Subject: Re: pam, ssh, and pam_ssh
To: Christos Zoulas <christos@zoulas.com>
From: maximum entropy <entropy@entropy.homeip.net>
List: current-users
Date: 03/14/2005 23:53:30
Christos Zoulas wrote:
> On Mar 14, 3:51pm, entropy@entropy.homeip.net (maximum entropy) wrote:
> -- Subject: Re: pam, ssh, and pam_ssh
>
> | # ssh -l entropy localhost
> | Connection closed by 127.0.0.1
> |
> | Can you explain to me why you think this has anything to do with
> | authorized_keys? I see no mention of authorized_keys in the pam_ssh
> | manpage. It seems to me that even if you accomplish what I think you're
> | trying to accomplish, then you're changing pam_ssh to do something
> | fundamentally different from what it's documented to do.
> |
> | Why are you so opposed to just disabling pam_ssh by default? How is it
> | in anyone's best interest for this to be the default behavior? Several
> | of us have already been burned by this. If I got this behavior from a
> | release I'd be furious right now...
>
> We can disable pam_ssh; I am not opposed to it at all. I am just
> trying to understand how pam_ssh is supposed to work in that framework.

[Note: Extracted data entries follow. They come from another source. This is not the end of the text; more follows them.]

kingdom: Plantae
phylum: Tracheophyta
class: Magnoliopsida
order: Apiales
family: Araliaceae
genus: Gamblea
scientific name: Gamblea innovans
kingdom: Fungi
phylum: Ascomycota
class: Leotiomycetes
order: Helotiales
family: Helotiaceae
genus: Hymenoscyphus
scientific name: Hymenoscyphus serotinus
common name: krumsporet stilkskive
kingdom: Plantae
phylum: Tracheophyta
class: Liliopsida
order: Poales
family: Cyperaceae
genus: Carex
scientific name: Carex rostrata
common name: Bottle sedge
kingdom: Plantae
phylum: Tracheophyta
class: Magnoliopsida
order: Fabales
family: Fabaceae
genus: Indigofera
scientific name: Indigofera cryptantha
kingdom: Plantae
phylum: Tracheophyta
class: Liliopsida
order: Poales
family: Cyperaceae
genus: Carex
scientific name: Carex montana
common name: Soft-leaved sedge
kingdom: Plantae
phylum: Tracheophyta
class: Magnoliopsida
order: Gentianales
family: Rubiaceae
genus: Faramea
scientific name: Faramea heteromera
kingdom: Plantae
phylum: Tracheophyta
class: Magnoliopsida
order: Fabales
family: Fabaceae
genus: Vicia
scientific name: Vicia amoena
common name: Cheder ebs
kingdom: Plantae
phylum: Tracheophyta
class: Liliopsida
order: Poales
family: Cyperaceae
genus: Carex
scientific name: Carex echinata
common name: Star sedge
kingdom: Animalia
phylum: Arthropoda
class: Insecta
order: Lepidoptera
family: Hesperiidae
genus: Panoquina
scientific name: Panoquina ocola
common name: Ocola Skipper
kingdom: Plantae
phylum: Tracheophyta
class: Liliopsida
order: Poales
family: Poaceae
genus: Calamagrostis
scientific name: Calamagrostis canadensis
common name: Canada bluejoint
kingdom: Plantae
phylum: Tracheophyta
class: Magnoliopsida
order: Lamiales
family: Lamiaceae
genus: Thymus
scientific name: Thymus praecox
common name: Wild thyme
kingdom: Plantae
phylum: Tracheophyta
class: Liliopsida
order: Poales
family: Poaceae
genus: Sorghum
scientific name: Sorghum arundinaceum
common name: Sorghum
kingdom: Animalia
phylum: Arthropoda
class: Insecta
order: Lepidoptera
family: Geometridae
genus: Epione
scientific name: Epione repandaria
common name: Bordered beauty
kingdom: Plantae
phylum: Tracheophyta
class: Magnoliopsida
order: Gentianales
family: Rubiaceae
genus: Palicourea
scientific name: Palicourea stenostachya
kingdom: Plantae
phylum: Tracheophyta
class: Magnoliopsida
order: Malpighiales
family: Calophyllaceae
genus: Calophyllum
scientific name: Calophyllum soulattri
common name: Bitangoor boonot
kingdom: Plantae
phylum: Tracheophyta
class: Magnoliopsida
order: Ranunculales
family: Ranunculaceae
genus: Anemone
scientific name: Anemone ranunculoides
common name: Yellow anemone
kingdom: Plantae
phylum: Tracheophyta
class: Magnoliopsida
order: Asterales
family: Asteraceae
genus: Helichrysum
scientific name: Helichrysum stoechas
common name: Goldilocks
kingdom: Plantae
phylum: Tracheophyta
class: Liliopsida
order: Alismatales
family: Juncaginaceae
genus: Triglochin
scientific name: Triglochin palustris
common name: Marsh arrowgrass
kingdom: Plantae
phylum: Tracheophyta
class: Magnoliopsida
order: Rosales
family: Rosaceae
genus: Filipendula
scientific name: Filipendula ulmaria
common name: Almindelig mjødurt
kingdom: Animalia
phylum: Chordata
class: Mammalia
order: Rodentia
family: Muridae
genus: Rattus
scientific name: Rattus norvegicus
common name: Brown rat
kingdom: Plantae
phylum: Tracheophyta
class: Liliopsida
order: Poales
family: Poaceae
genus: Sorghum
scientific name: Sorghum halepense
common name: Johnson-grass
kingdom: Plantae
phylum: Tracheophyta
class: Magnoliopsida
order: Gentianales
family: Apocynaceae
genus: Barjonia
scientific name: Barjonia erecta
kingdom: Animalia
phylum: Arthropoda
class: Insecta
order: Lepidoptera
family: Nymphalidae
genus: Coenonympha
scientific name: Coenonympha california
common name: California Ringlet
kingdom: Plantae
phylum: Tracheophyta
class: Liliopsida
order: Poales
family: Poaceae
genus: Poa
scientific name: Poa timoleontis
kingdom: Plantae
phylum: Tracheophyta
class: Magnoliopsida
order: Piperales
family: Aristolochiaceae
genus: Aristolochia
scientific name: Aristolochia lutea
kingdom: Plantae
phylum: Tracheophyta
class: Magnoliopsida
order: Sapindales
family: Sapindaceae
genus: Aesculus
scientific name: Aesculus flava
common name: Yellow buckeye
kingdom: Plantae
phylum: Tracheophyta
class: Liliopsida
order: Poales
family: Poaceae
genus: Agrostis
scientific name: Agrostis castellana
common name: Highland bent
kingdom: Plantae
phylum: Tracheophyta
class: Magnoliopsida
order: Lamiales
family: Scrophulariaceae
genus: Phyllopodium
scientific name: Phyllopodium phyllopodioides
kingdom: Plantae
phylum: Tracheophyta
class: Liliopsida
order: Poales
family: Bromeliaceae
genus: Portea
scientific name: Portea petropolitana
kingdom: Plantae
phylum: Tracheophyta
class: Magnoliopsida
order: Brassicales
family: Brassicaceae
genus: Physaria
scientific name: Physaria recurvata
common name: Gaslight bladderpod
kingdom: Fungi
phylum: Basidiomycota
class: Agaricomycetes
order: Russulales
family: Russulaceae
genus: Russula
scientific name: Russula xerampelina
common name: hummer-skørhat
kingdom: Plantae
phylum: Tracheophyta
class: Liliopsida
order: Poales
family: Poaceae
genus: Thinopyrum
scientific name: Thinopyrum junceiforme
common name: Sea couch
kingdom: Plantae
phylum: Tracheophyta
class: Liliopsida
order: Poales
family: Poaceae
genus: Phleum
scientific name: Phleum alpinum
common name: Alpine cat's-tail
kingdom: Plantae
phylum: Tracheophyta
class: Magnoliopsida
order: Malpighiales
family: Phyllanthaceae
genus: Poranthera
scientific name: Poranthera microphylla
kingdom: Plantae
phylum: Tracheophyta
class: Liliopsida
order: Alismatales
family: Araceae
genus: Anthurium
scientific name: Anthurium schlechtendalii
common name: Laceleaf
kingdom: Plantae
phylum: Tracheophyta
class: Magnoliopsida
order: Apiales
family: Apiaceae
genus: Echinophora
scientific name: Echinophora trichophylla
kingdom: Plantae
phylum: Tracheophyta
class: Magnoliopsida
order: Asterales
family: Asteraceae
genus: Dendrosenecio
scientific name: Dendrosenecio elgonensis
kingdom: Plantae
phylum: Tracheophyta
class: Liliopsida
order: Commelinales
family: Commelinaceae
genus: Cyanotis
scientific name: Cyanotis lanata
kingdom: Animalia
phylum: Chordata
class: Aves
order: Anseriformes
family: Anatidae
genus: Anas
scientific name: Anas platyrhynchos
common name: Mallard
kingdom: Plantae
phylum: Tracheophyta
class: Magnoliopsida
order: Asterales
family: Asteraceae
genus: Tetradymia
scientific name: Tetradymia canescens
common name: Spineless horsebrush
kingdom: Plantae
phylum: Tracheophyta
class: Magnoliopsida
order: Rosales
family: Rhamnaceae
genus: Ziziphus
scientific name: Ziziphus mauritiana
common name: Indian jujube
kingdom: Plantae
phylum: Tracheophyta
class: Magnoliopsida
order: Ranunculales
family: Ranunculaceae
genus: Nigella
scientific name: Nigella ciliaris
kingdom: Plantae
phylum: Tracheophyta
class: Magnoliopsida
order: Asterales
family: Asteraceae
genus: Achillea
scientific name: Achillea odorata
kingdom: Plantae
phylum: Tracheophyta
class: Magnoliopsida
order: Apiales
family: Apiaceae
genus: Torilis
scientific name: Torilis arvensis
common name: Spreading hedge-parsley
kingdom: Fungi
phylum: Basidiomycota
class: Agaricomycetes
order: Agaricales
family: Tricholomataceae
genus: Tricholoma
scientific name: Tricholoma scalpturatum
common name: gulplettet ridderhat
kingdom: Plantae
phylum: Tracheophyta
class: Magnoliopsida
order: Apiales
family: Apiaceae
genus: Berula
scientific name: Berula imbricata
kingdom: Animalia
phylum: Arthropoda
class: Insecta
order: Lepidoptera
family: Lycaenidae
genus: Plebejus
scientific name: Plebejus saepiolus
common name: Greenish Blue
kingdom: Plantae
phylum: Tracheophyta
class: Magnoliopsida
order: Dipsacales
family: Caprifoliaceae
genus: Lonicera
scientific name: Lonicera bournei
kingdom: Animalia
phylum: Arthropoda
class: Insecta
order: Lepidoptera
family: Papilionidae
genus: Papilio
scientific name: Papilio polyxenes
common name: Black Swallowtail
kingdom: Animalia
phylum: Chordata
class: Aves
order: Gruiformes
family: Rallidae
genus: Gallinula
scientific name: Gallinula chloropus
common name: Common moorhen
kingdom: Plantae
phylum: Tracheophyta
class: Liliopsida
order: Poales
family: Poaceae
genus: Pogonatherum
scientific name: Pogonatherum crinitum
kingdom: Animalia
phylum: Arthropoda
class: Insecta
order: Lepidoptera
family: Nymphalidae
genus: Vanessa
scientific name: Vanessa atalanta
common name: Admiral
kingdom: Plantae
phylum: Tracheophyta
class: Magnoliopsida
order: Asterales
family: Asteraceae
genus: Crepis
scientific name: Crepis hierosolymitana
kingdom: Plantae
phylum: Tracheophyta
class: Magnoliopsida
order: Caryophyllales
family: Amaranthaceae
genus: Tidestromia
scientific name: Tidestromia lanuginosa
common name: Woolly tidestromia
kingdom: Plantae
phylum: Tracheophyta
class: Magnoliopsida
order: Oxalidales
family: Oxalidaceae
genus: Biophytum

> So if we disable pam_ssh from /etc/pam.d/sshd, do we disable UsePam from
> /etc/ssh/sshd_config? What happens for password authentication then?
I don't think it's necessary to disable UsePam. Having sshd use the PAM
authentication framework is a Good Thing (in my opinion) for the same
reasons PAM is beneficial anywhere else. It's just the specific *new*
authentication method provided by pam_ssh.so that I think should be
disabled by default. With pam_ssh.so disabled, everything will be just
like it was before by default in terms of password and crypto key
authentication in sshd, which should make most of us happy.
--
entropy -- it's not just a good idea, it's the second law.